=== SOURCE PASSAGE ===
* * * * * * * * *

It looks very similar to the system made by f stop gear


----------



## xps (Jan 24, 2014)

vlim said:


> It looks very similar to the system made by f stop gear


Indeed. 
The price of the medium ICU is the same like the ICU from F-Stop.

I hope F-Stop will create an bigger backpack with an side-access to the Camera with an mounted lens.


----------



## Random Orbits (Jan 24, 2014)

I wish they made the modules wider. The interior is 10.5 wide. The 70-200 II with the hood is about 4.4" wide, which gives less than 3" (when dividers are accounted for) for two other lenses beside it, which isn't much.


----------



## Cali_PH (Jan 24, 2014)

Agreed, appears like their take on the F-Stop system, although of course they need to make it sound like it was their own innovation. 



xps said:


> I hope F-Stop will create an bigger backpack with an side-access to the Camera with an mounted lens.



F-Stop has a newer model, the Kenti, with side-access; wasn't sure if you were not aware, or if you were but wanted a bigger version.


----------



## m (Jan 24, 2014)

Looks like an update to the Lowepro CompuPrius design, now with an even more modular interior.

I don't like the tripod mount being on the backside of the backpack for some reasons:

- The heavier the part, the closer it should be to you.
Sure enough, your fancy carbon basalt titanium mithril Tripod is not actually heavy, but admittedly, with a proper head on top of it, one cannot deny that there still is some weight to the whole thing.
All that equipment dangling far away from you is not very comfortable.

- consider this video:
https://www.youtube.com/watch?v=POISjrXOa2s
Imagine that a tripod is mounted to the backpack, guess where its spikes will rest while you get your camera out. 

- placing the backpack on the floor is not very convenient

The tripod strap has a few flaws.
It comes with a hydration system. Why would one want to tie the functionality of attaching a tripod to your backback to having a hydration system?

It seems to be an overpriced accessory, but then they explicitly state that a MBP fits into the pack, so I can image where they got that idea from.

---

I love the idea of a modular system. Since I am looking for bags, I was wondering why companies aren't doing that.


----------



## NancyP (Jan 24, 2014)

* * * * * * * * *

=== RECORDS PROVIDED ===
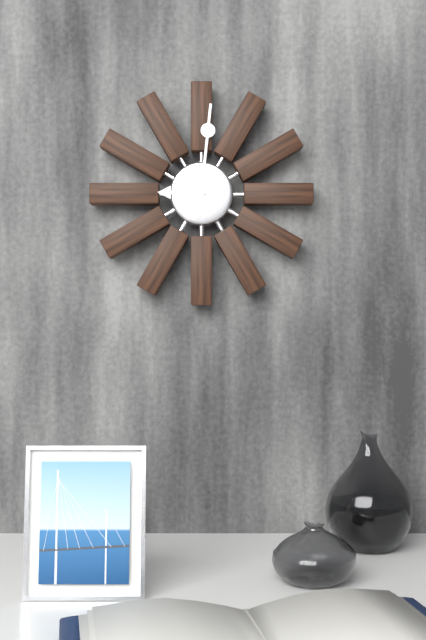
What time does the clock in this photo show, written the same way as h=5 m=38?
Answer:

* * * * * * * * *

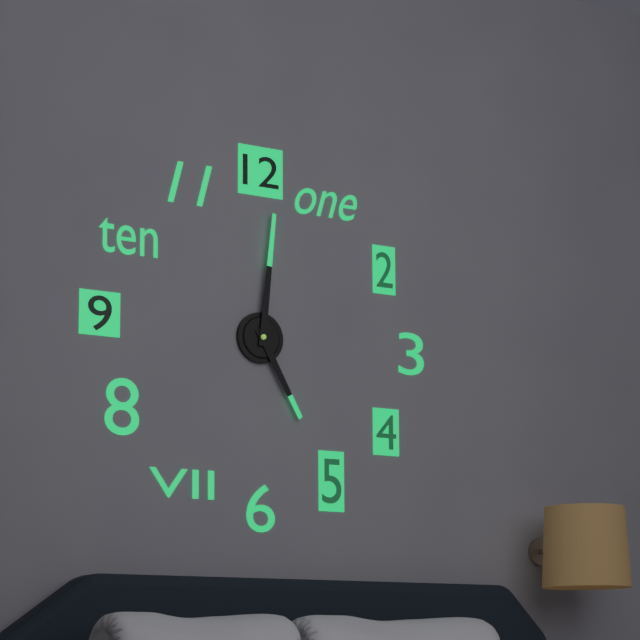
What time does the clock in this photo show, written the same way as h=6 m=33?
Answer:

* * * * * * * * *

=== WORK REQUIRED ===
Can you reproduce, word for word, the stretch of the camera backpack thread that runs from "Looks like an" up to and including "your camera out."?

=== RESULT ===
Looks like an update to the Lowepro CompuPrius design, now with an even more modular interior.

I don't like the tripod mount being on the backside of the backpack for some reasons:

- The heavier the part, the closer it should be to you.
Sure enough, your fancy carbon basalt titanium mithril Tripod is not actually heavy, but admittedly, with a proper head on top of it, one cannot deny that there still is some weight to the whole thing.
All that equipment dangling far away from you is not very comfortable.

- consider this video:
https://www.youtube.com/watch?v=POISjrXOa2s
Imagine that a tripod is mounted to the backpack, guess where its spikes will rest while you get your camera out.